Tuesday, February 9, 2010

The Internet Addiction Urban Legend

This post aims at addressing the concept of Internet addiction. As a psychiatrist, I'm baffled to read articles written by fellow psychiatrists (usually the ones that have never used a computer in their entire life) emphasizing the dangers of Internet addiction.

To me, they just don't get it. The Internet is a medium. There is no such thing as being addicted to it. You can certainly be addicted to some online games or say, online porn. But, to me, talking about Internet addiction is, simply put, the proof that the person talking don't know what they're talking about. Many psychiatrists have applied the DSM-IV ("Psychiatry Bible") addiction criteria to the Internet to give birth to the concept of "Internet addiction". To me, it is as stupid as writing about breathing addiction (aren't we all addicted to breathing air? We can't spend a single day without doing it) or feeding addiction (we all feel the urge to eat whenever we've been deprived of food for a few hours...). The same could apply to "reading addiction".

Once again, the Internet is a medium. You can do thousands of different things online. Spending hours in front of a computer doesn't mean that you're addicted to doing the same thing as you can do so many different things on the Internet. People, specially mental health professionals, need to understand this paradigm shift.

Friday, February 5, 2010

Qantas Of Solace

Yesterday, I thought about this geeky thing that happened to me 6 months ago.

It was a rather cold morning in Sydney, Australia last August. I happened to be riding on a hop-on hop-off, double decker open top city-tour bus when when my iPhone received a push email that was sent in the middle of the night just seconds ago in France. That email came from a patient of mine who was facing a personal crisis. It was long but I was able to read it entirely on my iPhone while riding on the open upper deck of this city tour bus.
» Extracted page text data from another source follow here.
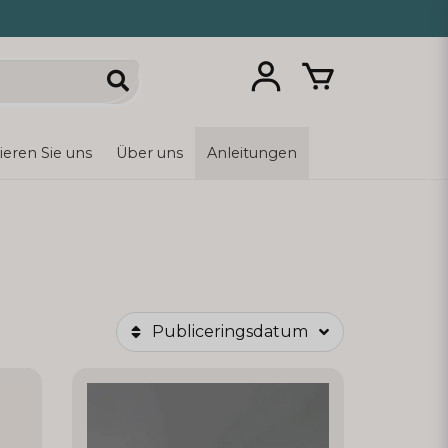
ieren Sie uns
Über uns
Anleitungen
Publiceringsdatum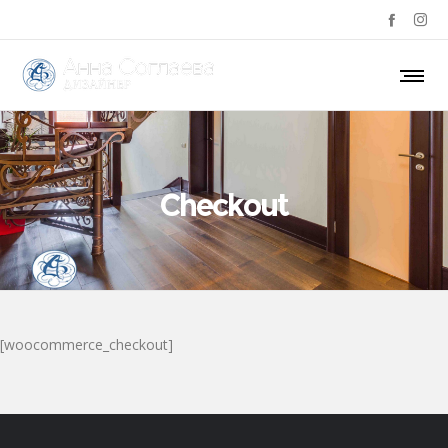
Checkout
[woocommerce_checkout]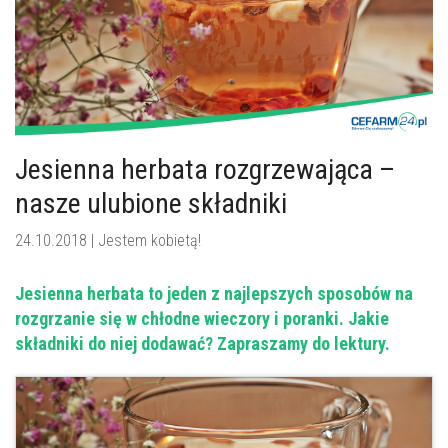
Jesienna herbata rozgrzewająca –
nasze ulubione składniki
24.10.2018 |
Jestem kobietą!
Jesienna herbata to jeden z najlepszych sposobów na
rozgrzanie się w chłodne wieczory i poranki. Jakie
składniki do niej dodawać? Zapraszamy do lektury.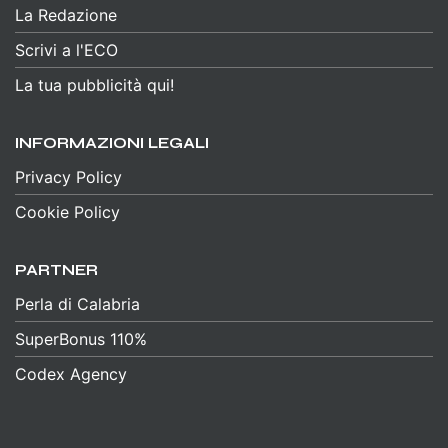
La Redazione
Scrivi a l'ECO
La tua pubblicità qui!
INFORMAZIONI LEGALI
Privacy Policy
Cookie Policy
PARTNER
Perla di Calabria
SuperBonus 110%
Codex Agency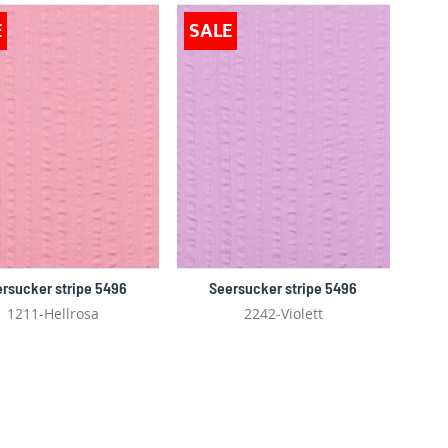
E
SALE
rsucker stripe 5496
Seersucker stripe 5496
1211-Hellrosa
2242-Violett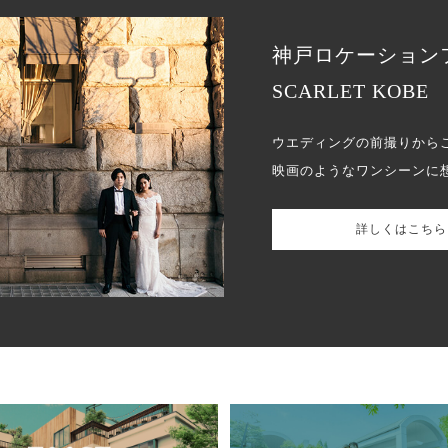
神戸ロケーション
SCARLET KOBE
ウエディングの前撮りから
映画のようなワンシーンに
詳しくはこちら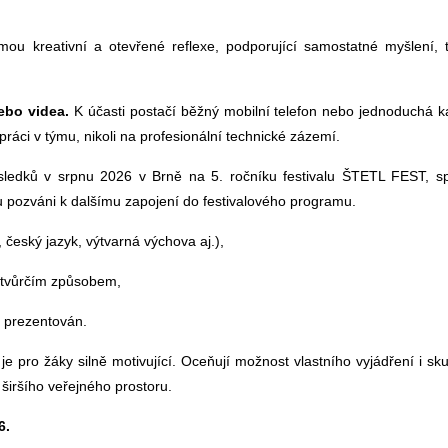
rmou kreativní a otevřené reflexe, podporující samostatné myšlení,
ebo videa.
K účasti postačí běžný mobilní telefon nebo jednoduchá 
práci v týmu, nikoli na profesionální technické zázemí.
sledků v srpnu 2026 v Brně na 5. ročníku festivalu ŠTETL FEST, s
u pozváni k dalšímu zapojení do festivalového programu.
český jazyk, výtvarná výchova aj.),
 tvůrčím způsobem,
ě prezentován.
je pro žáky silně motivující. Oceňují možnost vlastního vyjádření i sk
 širšího veřejného prostoru.
6.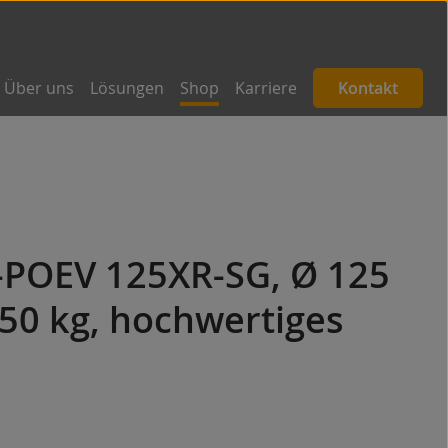
Über uns
Lösungen
Shop
Karriere
Kontakt
B-POEV 125XR-SG, Ø 125
50 kg, hochwertiges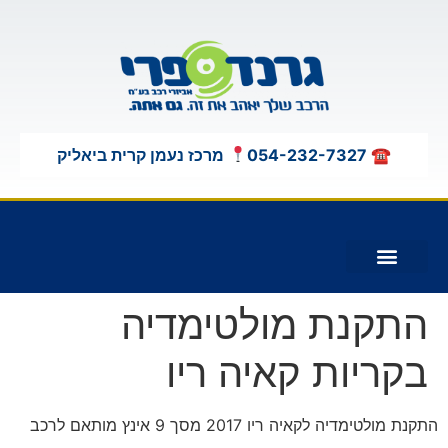
לתוכן
☎ 054-232-7327
מרכז נעמן קרית ביאליק
תוספות לג'יפים 4X4
התקנת מולטימדיה
בקריות קאיה ריו
התקנת מולטימדיה לקאיה ריו 2017 מסך 9 אינץ מותאם לרכב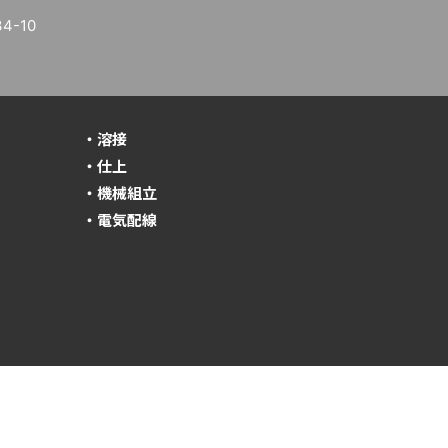
-10
・溶接
・仕上
・機械組立
・電気配線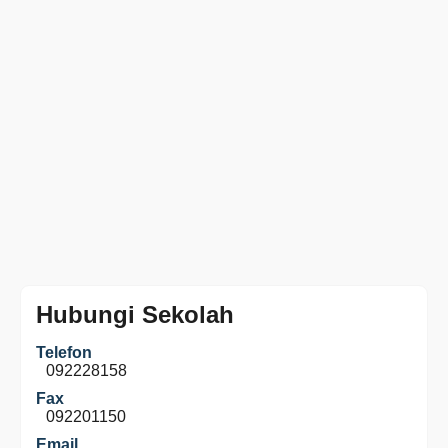
Hubungi Sekolah
Telefon
092228158
Fax
092201150
Email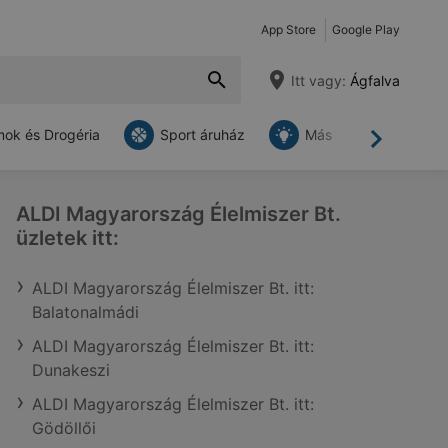
App Store
Google Play
Itt vagy:
Ágfalva
ok és Drogéria
Sport áruház
Más
Tovább
ALDI Magyarország Élelmiszer Bt.
üzletek itt:
ALDI Magyarország Élelmiszer Bt. itt:
Balatonalmádi
ALDI Magyarország Élelmiszer Bt. itt:
Dunakeszi
ALDI Magyarország Élelmiszer Bt. itt:
Gödöllői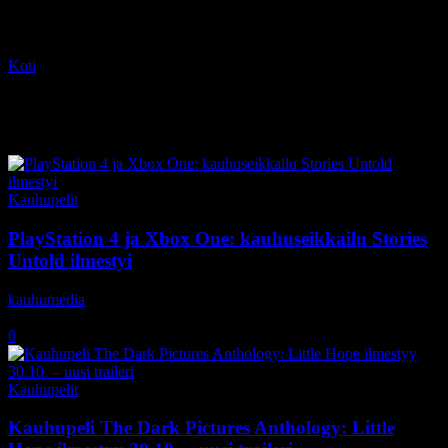
Koti
Tagit
Xbox One
Tag: Xbox One
Kauhupelit
PlayStation 4 ja Xbox One: kauhuseikkailu Stories
Untold ilmestyi
kauhumedia
-
28.10.2020
0
Kauhupelit
Kauhupeli The Dark Pictures Anthology: Little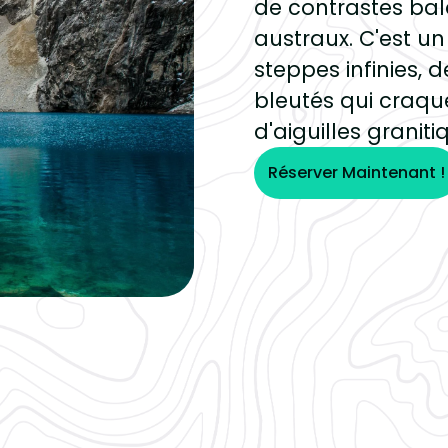
de contrastes bal
austraux. C'est 
steppes infinies, 
bleutés qui craque
d'aiguilles graniti
Réserver Maintenant !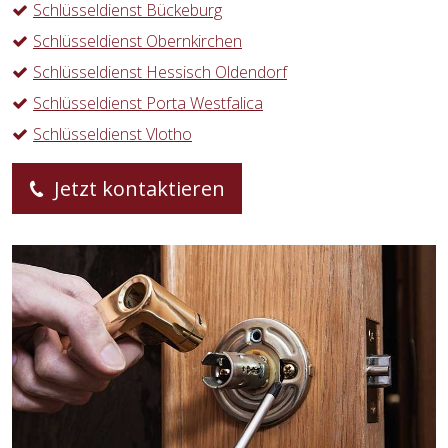
Schlüsseldienst Bückeburg
Schlüsseldienst Obernkirchen
Schlüsseldienst Hessisch Oldendorf
Schlüsseldienst Porta Westfalica
Schlüsseldienst Vlotho
Jetzt kontaktieren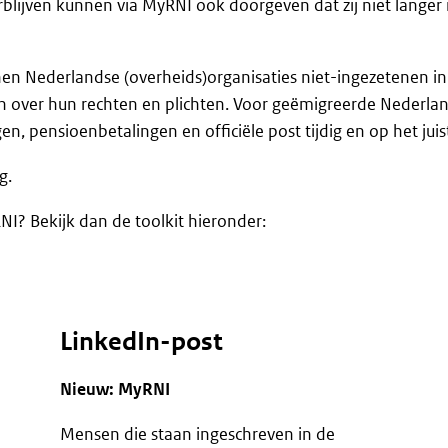
blijven kunnen via MyRNI ook doorgeven dat zij niet langer in
en Nederlandse (overheids)organisaties niet-ingezetenen in
 over hun rechten en plichten. Voor geëmigreerde Nederland
gen, pensioenbetalingen en officiële post tijdig en op het ju
g.
NI? Bekijk dan de toolkit hieronder:
LinkedIn-post
Nieuw: MyRNI
Mensen die staan ingeschreven in de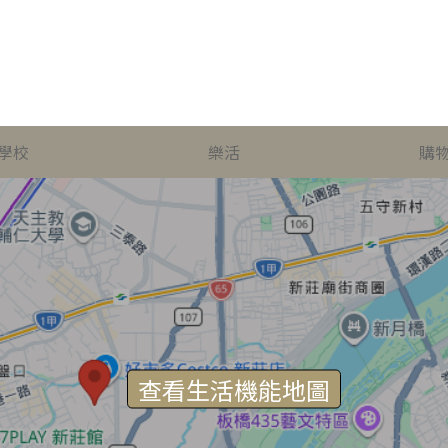
學校
樂活
購
查看生活機能地圖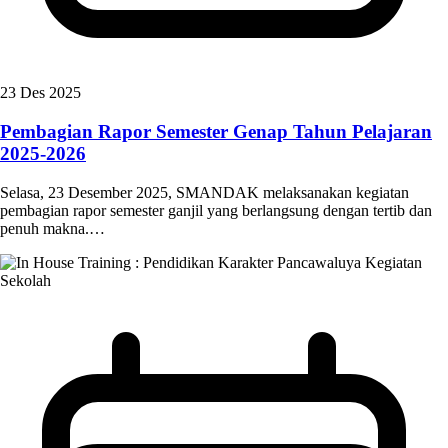
23 Des 2025
Pembagian Rapor Semester Genap Tahun Pelajaran
2025-2026
Selasa, 23 Desember 2025, SMANDAK melaksanakan kegiatan
pembagian rapor semester ganjil yang berlangsung dengan tertib dan
penuh makna.…
Kegiatan
Sekolah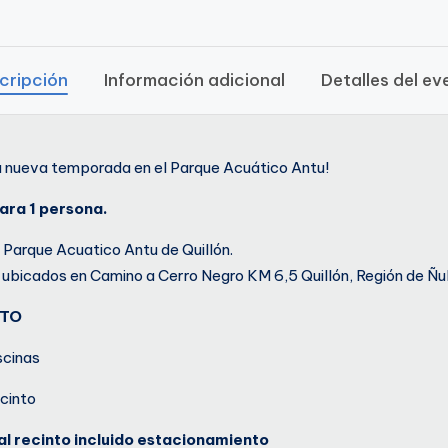
cripción
Información adicional
Detalles del ev
a nueva temporada en el Parque Acuático Antu!
ara 1 persona.
e Parque Acuatico Antu de Quillón.
ubicados en Camino a Cerro Negro KM 6,5 Quillón, Región de Ñu
NTO
scinas
ecinto
al recinto incluido estacionamiento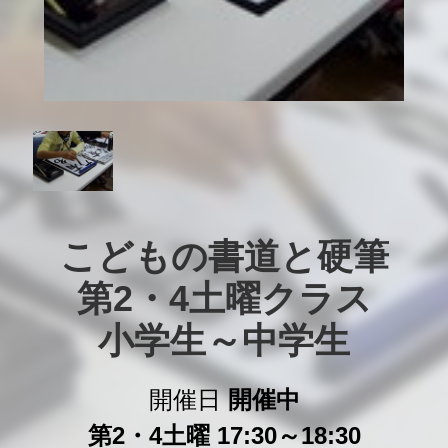
こどもの書道と硬筆

第2・4土曜クラス

小学生～中学生
開催日
開催中
第2・4土曜 17:30～18:30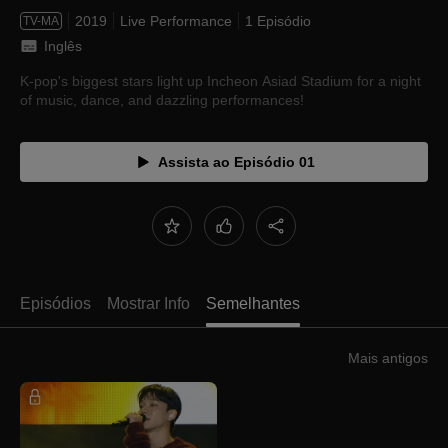
2019
Live Performance
1 Episódio
TV-MA
Inglês
K-pop's biggest stars light up Incheon Asiad Stadium for a night
of music, dance, and dazzling performances!
Assista ao Episódio 01
Episódios
Mostrar Info
Semelhantes
Mais antigos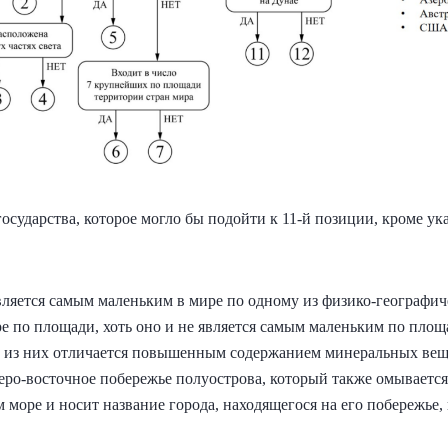
осударства, которое могло бы подойти к 11-й позиции, кроме ука
ляется самым маленьким в мире по одному из физико-географич
ре по площади, хоть оно и не является самым маленьким по площ
н из них отличается повышенным содержанием минеральных вещ
веро-восточное побережье полуострова, который также омываетс
 море и носит название города, находящегося на его побережье,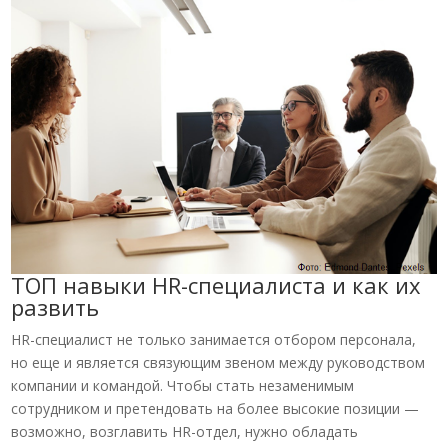
ТОП навыки HR-специалиста и как их
развить
HR-специалист не только занимается отбором персонала,
но еще и является связующим звеном между руководством
компании и командой. Чтобы стать незаменимым
сотрудником и претендовать на более высокие позиции —
возможно, возглавить HR-отдел, нужно обладать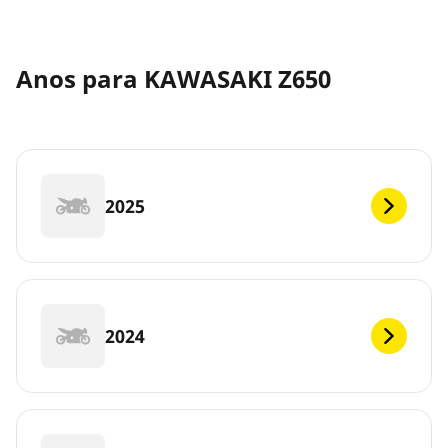
Anos para KAWASAKI Z650
2025
2024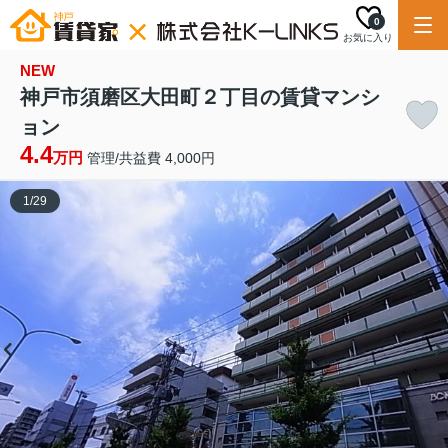
0
お気に入り
NEW
神戸市須磨区大田町２丁目の賃貸マンシ
ョン
4.4
万円
管理/共益費 4,000円
1
/
29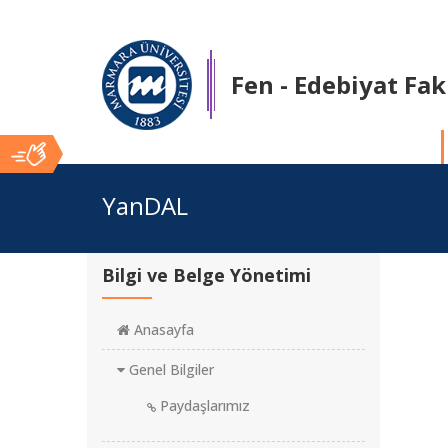
Fen - Edebiyat Fak
Ana
YanDAL
İçerik
Bilgi ve Belge Yönetimi
Anasayfa
Genel Bilgiler
Paydaşlarımız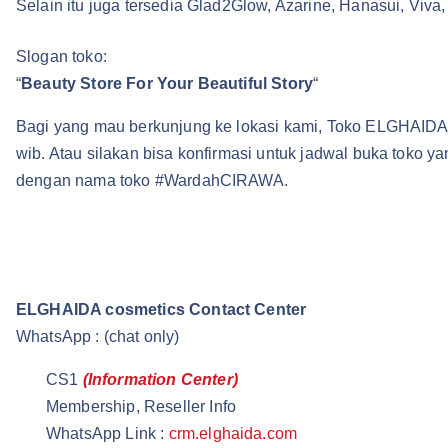
Selain itu juga tersedia Glad2Glow, Azarine, Hanasui, Viva
Slogan toko:
“
Beauty Store For Your Beautiful Story
“
Bagi yang mau berkunjung ke lokasi kami, Toko ELGHAIDA 
wib. Atau silakan bisa konfirmasi untuk jadwal buka toko
dengan nama toko #WardahCIRAWA.
ELGHAIDA cosmetics Contact Center
WhatsApp : (chat only)
CS1
(Information Center)
Membership, Reseller Info
WhatsApp Link :
crm.elghaida.com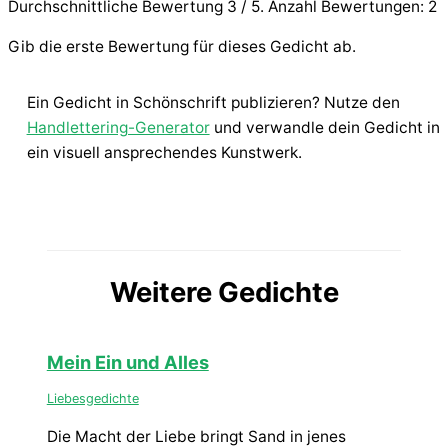
Durchschnittliche Bewertung
3
/ 5. Anzahl Bewertungen:
2
Gib die erste Bewertung für dieses Gedicht ab.
Ein Gedicht in Schönschrift publizieren? Nutze den
Handlettering-Generator
und verwandle dein Gedicht in
ein visuell ansprechendes Kunstwerk.
Weitere Gedichte
Mein Ein und Alles
Liebesgedichte
Die Macht der Liebe bringt Sand in jenes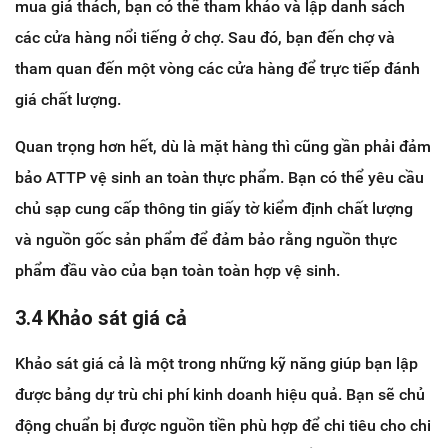
mua giá thách, bạn có thể tham khảo và lập danh sách
các cửa hàng nổi tiếng ở chợ. Sau đó, bạn đến chợ và
tham quan đến một vòng các cửa hàng để trực tiếp đánh
giá chất lượng.
Quan trọng hơn hết, dù là mặt hàng thì cũng gần phải đảm
bảo ATTP vệ sinh an toàn thực phẩm. Bạn có thể yêu cầu
chủ sạp cung cấp thông tin giấy tờ kiểm định chất lượng
và nguồn gốc sản phẩm để đảm bảo rằng nguồn thực
phẩm đầu vào của bạn toàn toàn hợp vệ sinh.
3.4 Khảo sát giá cả
Khảo sát giá cả là một trong những kỹ năng giúp bạn lập
được bảng dự trù chi phí kinh doanh hiệu quả. Bạn sẽ chủ
động chuẩn bị được nguồn tiền phù hợp để chi tiêu cho chi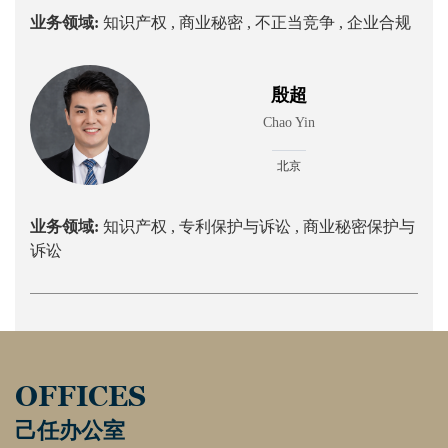
业务领域:
知识产权 ,
商业秘密 ,
不正当竞争 ,
企业合规
殷超
Chao Yin
北京
业务领域:
知识产权 ,
专利保护与诉讼 ,
商业秘密保护与
诉讼
OFFICES
己任办公室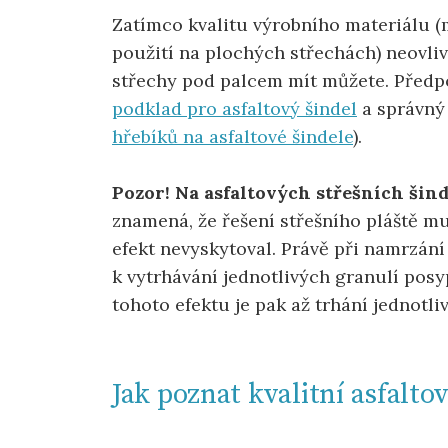
Zatímco kvalitu výrobního materiálu (m
použití na plochých střechách) neovliv
střechy pod palcem mít můžete. Předp
podklad pro asfaltový šindel
a správný
hřebíků na asfaltové šindele
).
Pozor! Na asfaltových střešních šin
znamená, že řešení střešního pláště mu
efekt nevyskytoval. Právě při namrzání
k vytrhávání jednotlivých granulí po
tohoto efektu je pak až trhání jednotli
Jak poznat kvalitní asfaltov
I couldn't help but experience a rather awkward and disturbing feeling. The contrast between this email sent by someone desperate on the other side of the planet, in the middle of a summer night, and me receiving it, during a happy moment as far as I could be from home, in the morning in winter. This was rather unsettling and reminded me of the new technology-enhanced world we are all living in.

I was hopefully able to answer this email within minutes with a few comforting words that brought solace to this patient who still has no clue where I was at the moment I answered!

This can only lead to one question:

1) What kind of crazy world are we living in?

2) What kind of crazy/geeky shrink am I in this world?